Build Your Business’s Financial Immune System

Catch minor money problems before they become a cash crisis.

Are you sick of being blindsided by problems with your company’s cash flow? Wouldn’t it be nice if your business had some kind of “immune system” that could warn you about issues before they become full-blown emergencies?

It might be easier than you think to set up a plan to track the biggest potential threats to your company’s financial health. Here’s a three-pronged strategy for you and your accounting team to make sure you always have enough cash available to serve customers, keep the lights on and pursue new opportunities.

Up-to-Date and Accurate Financial Reporting

This is the bare-bones minimum requirement of your accounting department. At all times, you should have access to current information on the following.

» Cash position—cash in bank and available credit access.

» Customer receivables aging, with notes on feedback from any customers who are past due.

» Inventory status, if applicable, with information on purchase orders and back orders.

» Vendor payables aging, with information on terms and due dates, and subtotals of required disbursements this week. This also includes minimum debt reduction outflows.

» Expected large cash-flow swings in the short term. For example, you’d want to know if your biweekly payroll is due at the end of this week, just days ahead of the payroll and sales tax bill that’s due next week.

Ideally, you and your accounting team should review these items weekly. Doing so will give you early warning about short-term cash problems.

Financial Operating Insights

Your finance division should also be coaching you as the owner on three key goals: target gross-profit margins, breakeven-point revenue levels and budgetary expense restrictions.

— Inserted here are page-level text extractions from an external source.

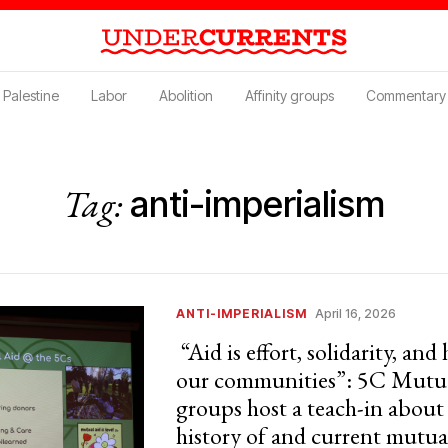
Palestine
Labor
Abolition
Affinity groups
Commentary
Tag:
anti-imperialism
ANTI-IMPERIALISM
April 16, 2026
“Aid is effort, solidarity, and
our communities”: 5C Mutua
groups host a teach-in about
history of and current mutua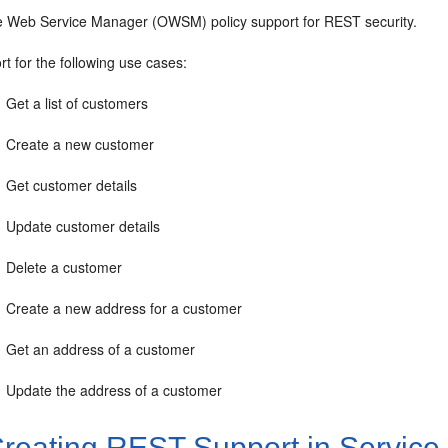
e Web Service Manager (OWSM) policy support for REST security.
t for the following use cases:
Get a list of customers
Create a new customer
Get customer details
Update customer details
Delete a customer
Create a new address for a customer
Get an address of a customer
Update the address of a customer
reating REST Support in Service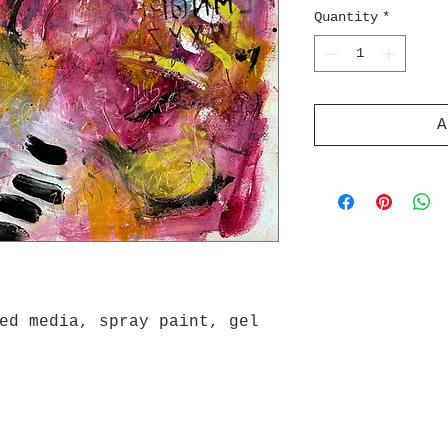
Quantity
*
A
ed media, spray paint, gel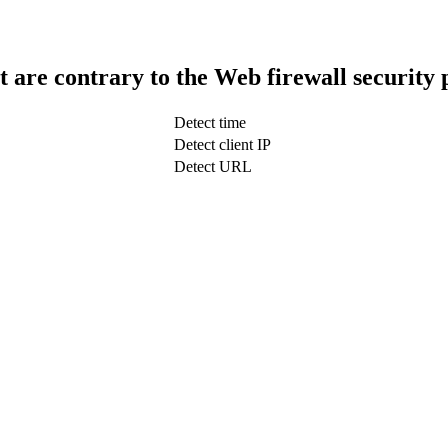
t are contrary to the Web firewall security 
Detect time
Detect client IP
Detect URL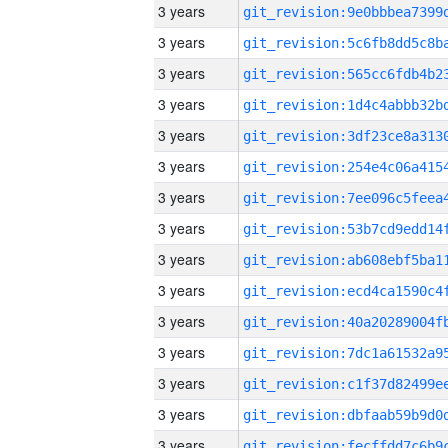
3 years
3 years
3 years
3 years
3 years
3 years
3 years
3 years
3 years
3 years
3 years
3 years
3 years
3 years
3 years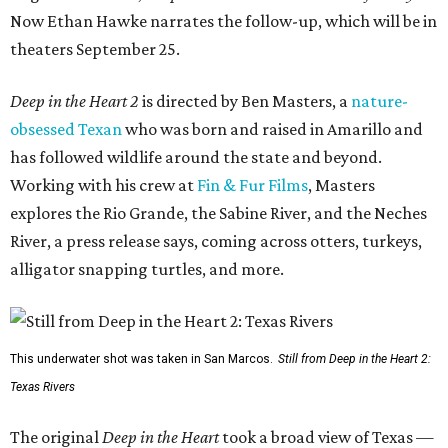
Now Ethan Hawke narrates the follow-up, which will be in
theaters September 25.
Deep in the Heart 2
is directed by Ben Masters, a
nature-
obsessed Texan
who was born and raised in Amarillo and
has followed wildlife around the state and beyond.
Working with his crew at
Fin & Fur Films
, Masters
explores the Rio Grande, the Sabine River, and the Neches
River, a press release says, coming across otters, turkeys,
alligator snapping turtles, and more.
This underwater shot was taken in San Marcos.
Still from Deep in the Heart 2:
Texas Rivers
The original
Deep in the Heart
took a broad view of Texas —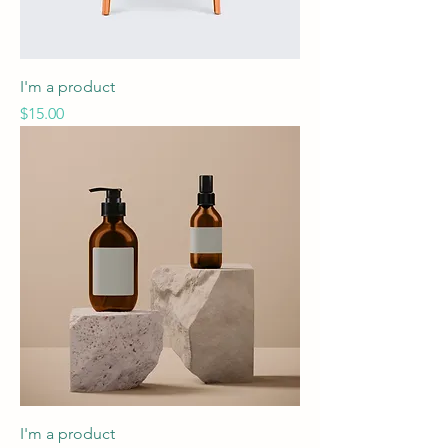
I'm a product
Price
$15.00
I'm a product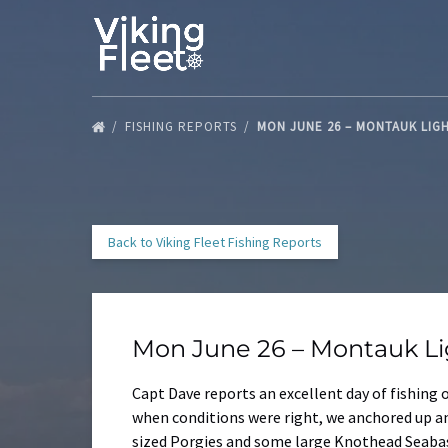
Skip to primary navigation
Skip to content
Skip to footer
FISHING REPORTS
MON JUNE 26 – MONTAUK LIG
Back to Viking Fleet Fishing Reports
Mon June 26 – Montauk L
Capt Dave reports an excellent day of fishing 
when conditions were right, we anchored up a
sized Porgies and some large Knothead Seabas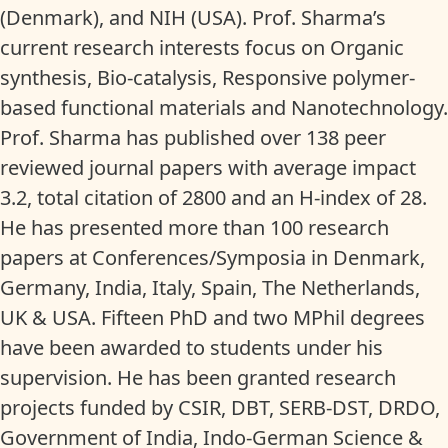
(Denmark), and NIH (USA). Prof. Sharma’s
current research interests focus on Organic
synthesis, Bio-catalysis, Responsive polymer-
based functional materials and Nanotechnology.
Prof. Sharma has published over 138 peer
reviewed journal papers with average impact
3.2, total citation of 2800 and an H-index of 28.
He has presented more than 100 research
papers at Conferences/Symposia in Denmark,
Germany, India, Italy, Spain, The Netherlands,
UK & USA. Fifteen PhD and two MPhil degrees
have been awarded to students under his
supervision. He has been granted research
projects funded by CSIR, DBT, SERB-DST, DRDO,
Government of India, Indo-German Science &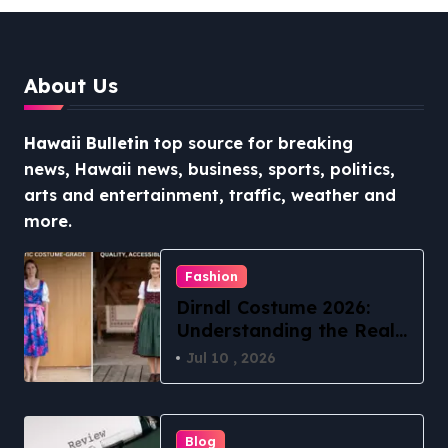
Access
About Us
Hawaii Bulletin
top source for breaking
news, Hawaii news, business, sports, politics,
arts and entertainment, traffic, weather and
more.
Fashion
Dirndl Costume 2026:
Understanding the Real
vs Costume Quality
Jul 10 , 2026
Divide
Blog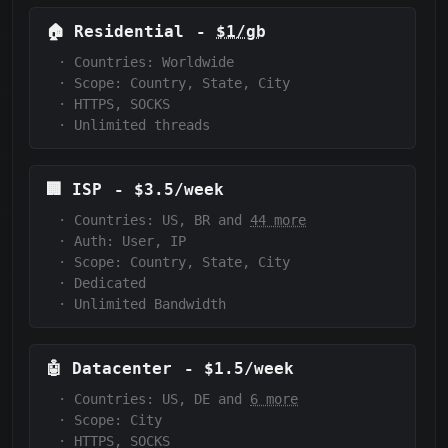
🏠
Residential
-
$1/gb
·
Countries: Worldwide
·
Scope:
Country, State, City
·
HTTPS, SOCKS
·
Unlimited threads
🏢
ISP
-
$3.5/week
·
Countries: US, BR and
44 more
·
Auth:
User, IP
·
Scope:
Country, State, City
·
Dedicated
·
Unlimited Bandwidth
🤖
Datacenter
-
$1.5/week
·
Countries: US, DE and
6 more
·
Scope:
City
·
HTTPS, SOCKS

Every business owner should have target gross-profit margins top of mind as they direct their sales teams, project managers, division managers or purchase managers. Understanding the gross profit margins—by division, by job, by product line—can help you keep your business profitable and protect your cash flow.

Breakeven-point clarity is also needed so you know if you need to really emphasize sales in a given month.

And of course, any purchases outside normal operating expenses, such as increased marketing dollars to drive sales, need to be cleared against financial expense planning. All businesses, no matter the size, also should have a capital asset budget for equipment, furniture and fixtures. That way, you won’t lose control when those nice new shiny objects present themselves.

Financial Statement Projections

You need projections for both your balance sheet and income statement, so you can see how your growth plans will affect your cash position over the next year. Your projections should be updated monthly, always looking out at least 12 months.

While the weekly cash flow review above is meant to avoid short-term cash emergencies, longer-term full projections are needed to see months out. The idea is to always know months in advance how much cash you are going to need, when will you need it and where will it come from.

If you’re not a financial wizard, don’t stress. This is not expertise you have to
acquire yourself, but rather should come from your accounting department or an outside accountant.

Here are just a few items you and your team should consider:

» Average number of days your customers take to pay you, so you can predict how customer receivables will turn and produce cash flow. Warning: Be realistic about giving special terms to new or large customers.

» Inventory turnover rate, which will help you predict how replenishing inventory levels will affect cash flow. For many small businesses, there is a lot of room here for improving cash flow.

» Capital asset additions, as mentioned above.

» Planned debt reductions, as well as borrowing to fund growth or seasonality.

» Owner’s capital—either additional capital contributions or equity distributions to owners.

Implementing the above steps will help you build a cash-flow crisis immune system for your business. Each step builds on the previous, and as you build your immune system, it should give you the confidence that you are equipped to build a healthier business.